El especialista explicó que la llegada del medicamento planteó una pregunta concreta: si también podría funcionar cuando otros fármacos habían fracasado. Los resultados ofrecen una primera respuesta basada en datos recopilados en múltiples hospitales.
La investigación también comprobó que la probabilidad de responder disminuía a medida que aumentaba el número de tratamientos preventivos fallidos. Este dato puede ayudar a orientar las decisiones terapéuticas y a evitar retrasos innecesarios en la selección de nuevas opciones.
La respuesta debe evaluarse de forma personalizada
La reducción de los días de migraña es uno de los criterios más utilizados para valorar la eficacia de un tratamiento preventivo. Sin embargo, no es el único indicador relevante.
La intensidad del dolor, la duración de los episodios, la necesidad de medicación de rescate y la capacidad para recuperar actividades cotidianas también permiten determinar si existe una mejoría significativa.
El equipo de Bellvitge considera que algunos criterios tradicionales pueden infravalorar los beneficios reales de determinados tratamientos biológicos, especialmente cuando las mejoras en calidad de vida no quedan reflejadas únicamente en el número de días con dolor.
También es necesario identificar manifestaciones neurológicas que pueden acompañar a las crisis. Los destellos y alteraciones visuales asociados con la migraña pueden confundirse con problemas oculares y requieren una valoración adecuada.
Una enfermedad con gran impacto cotidiano
La migraña es una de las principales causas de discapacidad en el mundo. En España se estima que afecta aproximadamente al 12 % de la población, mientras que en Cataluña viven cerca de 900.000 personas con esta enfermedad.
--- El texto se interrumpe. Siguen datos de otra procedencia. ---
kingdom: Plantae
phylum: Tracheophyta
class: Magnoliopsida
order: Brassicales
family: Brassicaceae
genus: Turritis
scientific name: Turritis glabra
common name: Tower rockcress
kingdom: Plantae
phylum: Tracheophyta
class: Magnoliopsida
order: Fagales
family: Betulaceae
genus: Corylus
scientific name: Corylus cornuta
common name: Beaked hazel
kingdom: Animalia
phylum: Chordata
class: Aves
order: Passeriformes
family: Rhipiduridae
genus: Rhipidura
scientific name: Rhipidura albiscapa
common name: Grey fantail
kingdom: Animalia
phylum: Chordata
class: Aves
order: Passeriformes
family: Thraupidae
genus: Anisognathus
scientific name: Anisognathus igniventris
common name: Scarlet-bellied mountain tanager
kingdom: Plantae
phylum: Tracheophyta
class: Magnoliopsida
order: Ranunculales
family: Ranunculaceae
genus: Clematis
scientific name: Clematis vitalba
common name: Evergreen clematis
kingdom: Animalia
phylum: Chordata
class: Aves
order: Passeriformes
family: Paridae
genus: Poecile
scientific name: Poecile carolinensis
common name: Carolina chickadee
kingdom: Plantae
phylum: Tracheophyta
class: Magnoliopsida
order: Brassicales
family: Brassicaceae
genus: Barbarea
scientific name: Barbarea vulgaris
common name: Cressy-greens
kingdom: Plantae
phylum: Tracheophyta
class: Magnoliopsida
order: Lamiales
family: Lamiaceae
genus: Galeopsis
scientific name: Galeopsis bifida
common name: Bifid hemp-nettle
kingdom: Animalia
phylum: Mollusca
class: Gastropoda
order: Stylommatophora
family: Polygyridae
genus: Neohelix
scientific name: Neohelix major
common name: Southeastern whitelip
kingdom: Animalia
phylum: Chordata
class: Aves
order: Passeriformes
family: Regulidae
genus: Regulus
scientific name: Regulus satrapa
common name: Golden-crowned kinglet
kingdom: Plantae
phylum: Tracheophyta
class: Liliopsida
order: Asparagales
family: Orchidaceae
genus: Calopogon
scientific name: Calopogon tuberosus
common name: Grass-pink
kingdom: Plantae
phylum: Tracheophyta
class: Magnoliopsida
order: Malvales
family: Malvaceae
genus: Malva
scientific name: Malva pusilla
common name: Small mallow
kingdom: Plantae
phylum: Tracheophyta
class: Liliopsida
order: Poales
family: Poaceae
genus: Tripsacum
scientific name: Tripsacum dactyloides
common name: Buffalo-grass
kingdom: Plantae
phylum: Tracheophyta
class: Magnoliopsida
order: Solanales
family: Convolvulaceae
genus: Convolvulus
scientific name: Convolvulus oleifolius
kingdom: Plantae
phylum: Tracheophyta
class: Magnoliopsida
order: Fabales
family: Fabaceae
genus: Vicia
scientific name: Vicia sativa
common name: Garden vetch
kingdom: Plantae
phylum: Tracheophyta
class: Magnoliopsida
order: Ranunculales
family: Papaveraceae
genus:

Los episodios pueden provocar dolor pulsátil, náuseas, sensibilidad a la luz y al sonido, alteraciones visuales y dificultades para realizar actividades habituales.
En los casos crónicos, los síntomas aparecen 15 o más días al mes, con características migrañosas durante una parte importante de ese periodo. Esta frecuencia puede afectar el rendimiento laboral, el descanso, las relaciones personales y la salud emocional.
Algunas sustancias pueden aliviar o desencadenar síntomas dependiendo de la dosis y del patrón de consumo. La relación entre cafeína y dolor de cabeza demuestra por qué el manejo de la migraña debe considerar tanto los medicamentos como los hábitos individuales.
El tratamiento no debe modificarse sin supervisión médica
Los resultados del estudio no implican que atogepant sea apropiado para todas las personas con migraña. La selección del tratamiento depende del tipo de migraña, la frecuencia de las crisis, las enfermedades coexistentes, los medicamentos utilizados previamente y la respuesta individual.
El diagnóstico y el seguimiento deben ser realizados por profesionales sanitarios. Los pacientes no deben suspender, combinar o sustituir tratamientos preventivos sin una evaluación médica.
El trabajo tampoco elimina la necesidad de continuar estudiando la seguridad, la persistencia terapéutica y la respuesta a largo plazo. La evidencia obtenida durante tres meses permite valorar los primeros resultados, pero el seguimiento prolongado ayudará a conocer mejor qué pacientes mantienen el beneficio.
Para quienes habían agotado varias opciones preventivas, el estudio aporta una alternativa concreta y medible: cerca de tres de cada diez pacientes redujeron a la mitad sus días de migraña y un grupo más amplio experimentó una mejoría clínica relevante.